PhD Students Awarded Distinguished Fellowships

Issue Date: 
July 27, 2015

University of Pittsburgh doctoral candidates Martin Y. Marinos and Robert Steel have been awarded 2015 Mellon/ACLS Dissertation Completion Fellowships from The American Council of Learned Societies. The awards provide support for advanced graduate students in the humanities and social sciences during their final year of PhD dissertation writing. 

The fellowships provide a maximum stipend of $30,000 and as much as $8,000 for additional expenses and fees. Research may be done at the fellow’s home institution, abroad, or at another appropriate site. The fellowship is supported by a grant from the Andrew W. Mellon Foundation. 

Seventy Mellon/ACLS Dissertation Completion Fellowships were awarded nationally for 2015. Other institutions with multiple fellows were Columbia University, Duke University, Johns Hopkins University, Harvard University, Princeton University, and Stanford University. 

Martin Y. Marinos is a doctoral candidate in Pitt’s Department of Communication,  Kenneth P. Dietrich School of Arts and Sciences. He is researching the post-socialist transformation of media in Bulgaria, the European Union’s easternmost and poorest region. Specifically, he is studying the growth of far-right populist movements in Eastern Europe despite the liberalization of the region’s media and the expansion of the European Union. 

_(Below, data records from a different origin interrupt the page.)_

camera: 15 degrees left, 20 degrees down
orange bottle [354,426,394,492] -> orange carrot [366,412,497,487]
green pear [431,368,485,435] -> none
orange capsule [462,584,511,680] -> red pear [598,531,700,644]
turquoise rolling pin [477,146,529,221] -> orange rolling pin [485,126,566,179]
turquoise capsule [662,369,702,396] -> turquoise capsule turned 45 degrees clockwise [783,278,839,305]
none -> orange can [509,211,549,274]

Robert Steel is pursuing his PhD in the Dietrich School’s Department of Philosophy. His primary research interests are metaethics, which involve the study of the nature of morality, and epistemology, the study of knowledge and justified belief. He also has related interests in normative ethics and the philosophy of science. His dissertation  develops arguments on the relation between evidence and rational belief and the extent to which rationality has an internal character. 

Established in 1919, the American Council of Learned Societies is a private, nonprofit federation of 73 national scholarly organizations. It is widely considered the preeminent representative of American scholarship in the humanities and related social sciences.